Li-Fraumeni Syndrome (LFS) is an autosomal dominant disorder where an oncogenic germline mutation is inherited by offspring of a carrier parent. p53 is a key tumor suppressor regulating cell cycle arrest in response to DNA damage. Unexpectedly, some mutant carriers remain unaffected, while their children develop cancer early in life. To begin unravelling this paradox, the response of dermal fibroblasts (dFb) isolated from a child with LFS was compared to those from her unaffected father after UV exposure. Phospho-Chk1[S345], a key activator of cell cycle arrest, was increased by UV induction in the LFS patient compared to their unaffected parent dFb. This result, along with previous findings of reduced /p21 UV induction in affected dFb, suggest that cell cycle dysregulation may contribute to cancer onset in the affected LFS subject but not the unaffected parent. Mutant p53 protein and its promoter binding affinity were also higher in dFb from the LFS patient compared to their unaffected parent. These results were as predicted based on decreased mutant allele-specific mRNA expression previously found in unaffected dFb. Investigation of the potential mechanism regulating this allele-specific expression found that, while epigenetic promoter methylation was not detectable, wild-type mRNA was specifically stabilized in the unaffected dFb. Hence, the allele-specific stabilization of wild-type mRNA may allow an unaffected parent to counteract genotoxic stress by means more characteristic of homozygous wild-type individuals than their affected offspring, providing protection from the oncogenesis associated with LFS.

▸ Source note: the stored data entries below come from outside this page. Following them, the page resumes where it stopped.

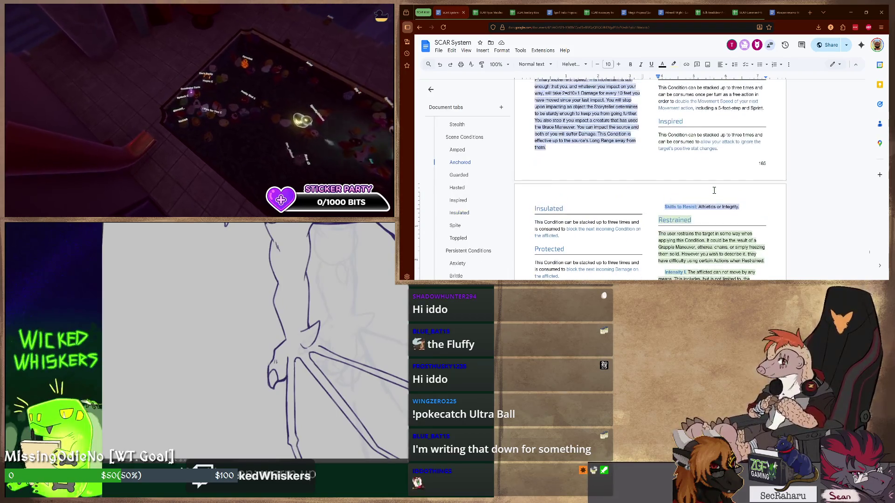
{"action": "scroll", "coordinate": [714, 190], "scroll_direction": "down", "scroll_amount": 3}
{"action": "scroll", "coordinate": [714, 190], "scroll_direction": "up", "scroll_amount": 5}
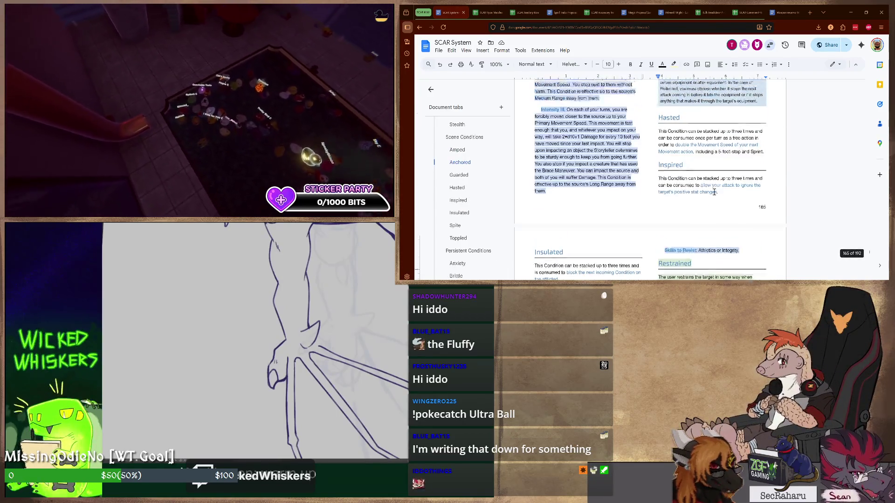
{"action": "scroll", "coordinate": [714, 193], "scroll_direction": "up", "scroll_amount": 4}
{"action": "scroll", "coordinate": [715, 192], "scroll_direction": "up", "scroll_amount": 4}
{"action": "scroll", "coordinate": [714, 193], "scroll_direction": "up", "scroll_amount": 4}
{"action": "scroll", "coordinate": [715, 193], "scroll_direction": "up", "scroll_amount": 4}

李-佛美尼综合征(Li-Fraumeni Syndrome,LFS)是一种常染色体显性遗传病,携带突变的生殖细胞会遗传给携带者父母的后代。p53 是一种关键的肿瘤抑制因子,可调节细胞周期停滞以响应 DNA 损伤。出乎意料的是,一些突变携带者仍未受影响,而他们的孩子则在生命早期患上癌症。为了开始揭示这个悖论,我们比较了来自 LFS 患儿的皮肤成纤维细胞(dermal fibroblasts,dFb)与未受影响父亲的 dFb 在紫外线照射后的反应。与未受影响的父亲的 dFb 相比,LFS 患儿的 dFb 中磷酸化 Chk1[S345](细胞周期停滞的关键激活剂)在紫外线诱导下增加。这一结果,以及之前发现的受影响的 dFb 中/p21 紫外线诱导减少的结果,表明细胞周期失调可能导致受影响的 LFS 受试者的癌症发生,但不会导致未受影响的父母的癌症发生。与未受影响的父亲的 dFb 相比,LFS 患儿的 dFb 中突变型 p53 蛋白及其启动子结合亲和力也更高。这些结果与之前在未受影响的 dFb 中发现的突变等位基因特异性 mRNA 表达减少的预测结果一致。对调节这种等位基因特异性表达的潜在机制的研究发现,尽管没有检测到表观遗传启动子甲基化,但在未受影响的 dFb 中,野生型 mRNA 被特异性稳定。因此,野生型 mRNA 的等位基因特异性稳定可能使未受影响的父母能够通过更类似于纯合野生型个体的方式来对抗遗传毒性应激,从而防止与 LFS 相关的肿瘤发生,从而提供保护。